Do asymptomatic carriers of toxigenic Clostridium difficile identified through inappropriate testing represent a significant risk for transmission?
Methods: During a 1-year period, we determined the proportion of CDI cases in our facility attributable to inappropriate testing and tested the hypothesis that inappropriately tested patients present a significant risk for shedding of spores. For inpatients with PCR assays from unformed stools, chart review and interviews were conducted to assess symptoms of CDI. CDI testing was deemed inappropriate if the patient did not have diarrhea (>3 unformed stools/24 hours) or if diarrhea was present but with an alternative cause (e.g., laxatives) in the absence of prior antibiotics. For inappropriately tested patients, we compared the frequency of shedding in those with or without prior antibiotic exposure.
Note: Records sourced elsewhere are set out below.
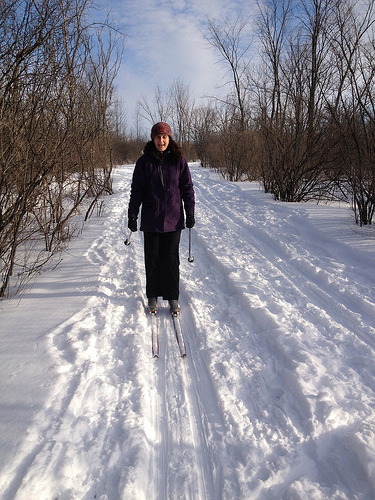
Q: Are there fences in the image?
A: No, there are no fences.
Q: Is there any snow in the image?
A: Yes, there is snow.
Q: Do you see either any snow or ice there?
A: Yes, there is snow.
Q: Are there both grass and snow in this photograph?
A: No, there is snow but no grass.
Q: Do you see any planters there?
A: No, there are no planters.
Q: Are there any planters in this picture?
A: No, there are no planters.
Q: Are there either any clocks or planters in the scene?
A: No, there are no planters or clocks.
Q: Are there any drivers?
A: No, there are no drivers.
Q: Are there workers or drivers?
A: No, there are no drivers or workers.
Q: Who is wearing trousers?
A: The skier is wearing trousers.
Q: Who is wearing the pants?
A: The skier is wearing trousers.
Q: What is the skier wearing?
A: The skier is wearing pants.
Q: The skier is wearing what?
A: The skier is wearing pants.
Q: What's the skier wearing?
A: The skier is wearing pants.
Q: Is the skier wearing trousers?
A: Yes, the skier is wearing trousers.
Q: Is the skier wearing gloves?
A: No, the skier is wearing trousers.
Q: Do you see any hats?
A: Yes, there is a hat.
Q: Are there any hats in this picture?
A: Yes, there is a hat.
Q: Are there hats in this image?
A: Yes, there is a hat.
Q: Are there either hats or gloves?
A: Yes, there is a hat.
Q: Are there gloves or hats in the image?
A: Yes, there is a hat.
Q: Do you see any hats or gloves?
A: Yes, there is a hat.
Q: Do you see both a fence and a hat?
A: No, there is a hat but no fences.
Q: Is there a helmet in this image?
A: No, there are no helmets.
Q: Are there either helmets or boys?
A: No, there are no helmets or boys.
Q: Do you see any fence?
A: No, there are no fences.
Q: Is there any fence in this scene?
A: No, there are no fences.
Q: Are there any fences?
A: No, there are no fences.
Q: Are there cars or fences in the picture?
A: No, there are no fences or cars.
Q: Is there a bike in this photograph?
A: No, there are no bikes.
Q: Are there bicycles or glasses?
A: No, there are no bicycles or glasses.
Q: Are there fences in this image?
A: No, there are no fences.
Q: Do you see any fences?
A: No, there are no fences.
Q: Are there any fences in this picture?
A: No, there are no fences.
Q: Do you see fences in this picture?
A: No, there are no fences.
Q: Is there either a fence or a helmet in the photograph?
A: No, there are no fences or helmets.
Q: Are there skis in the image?
A: Yes, there are skis.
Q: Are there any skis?
A: Yes, there are skis.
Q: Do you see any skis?
A: Yes, there are skis.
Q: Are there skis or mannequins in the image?
A: Yes, there are skis.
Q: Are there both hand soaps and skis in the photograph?
A: No, there are skis but no hand soaps.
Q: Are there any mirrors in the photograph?
A: No, there are no mirrors.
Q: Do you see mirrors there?
A: No, there are no mirrors.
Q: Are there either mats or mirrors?
A: No, there are no mirrors or mats.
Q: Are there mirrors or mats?
A: No, there are no mirrors or mats.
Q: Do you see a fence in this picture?
A: No, there are no fences.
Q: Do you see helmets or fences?
A: No, there are no fences or helmets.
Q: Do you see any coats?
A: Yes, there is a coat.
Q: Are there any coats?
A: Yes, there is a coat.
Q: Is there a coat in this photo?
A: Yes, there is a coat.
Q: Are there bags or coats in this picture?
A: Yes, there is a coat.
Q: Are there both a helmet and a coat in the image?
A: No, there is a coat but no helmets.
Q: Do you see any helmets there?
A: No, there are no helmets.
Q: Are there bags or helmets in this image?
A: No, there are no helmets or bags.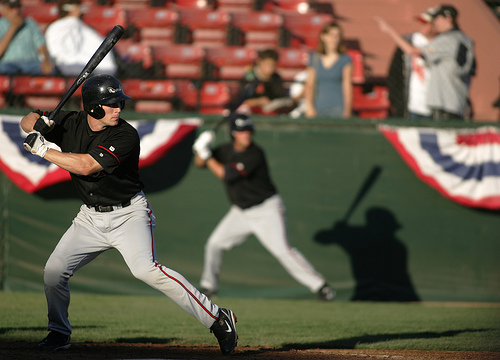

Results: Of 134 CDI patients, 30 (22%) were deemed to have inappropriate testing. Skin and/or environmental shedding occurred in 33/58 (57%) CDI cases with appropriate testing versus 5/30 (17%) with inappropriate testing (P=0.003); for inappropriately tested patients with positive CDI test results, skin and/or environmental shedding was significantly more common for patients who had received prior antibiotics versus those not receiving prior antibiotics (5/11, 45% versus 0/19, 0%; P=0.003). Of the 30 inappropriately tested cases, 20 (67%) had received prior laxatives.
Conclusion: Nearly one-fourth of CDI cases were diagnosed through inappropriate testing. These cases may represent asymptomatic carriers of toxigenic C. difficile with unformed stools or diarrhea for other reasons. Shedding of spores was relatively infrequent among cases diagnosed through inappropriate testing, particularly those who had not received prior antibiotics.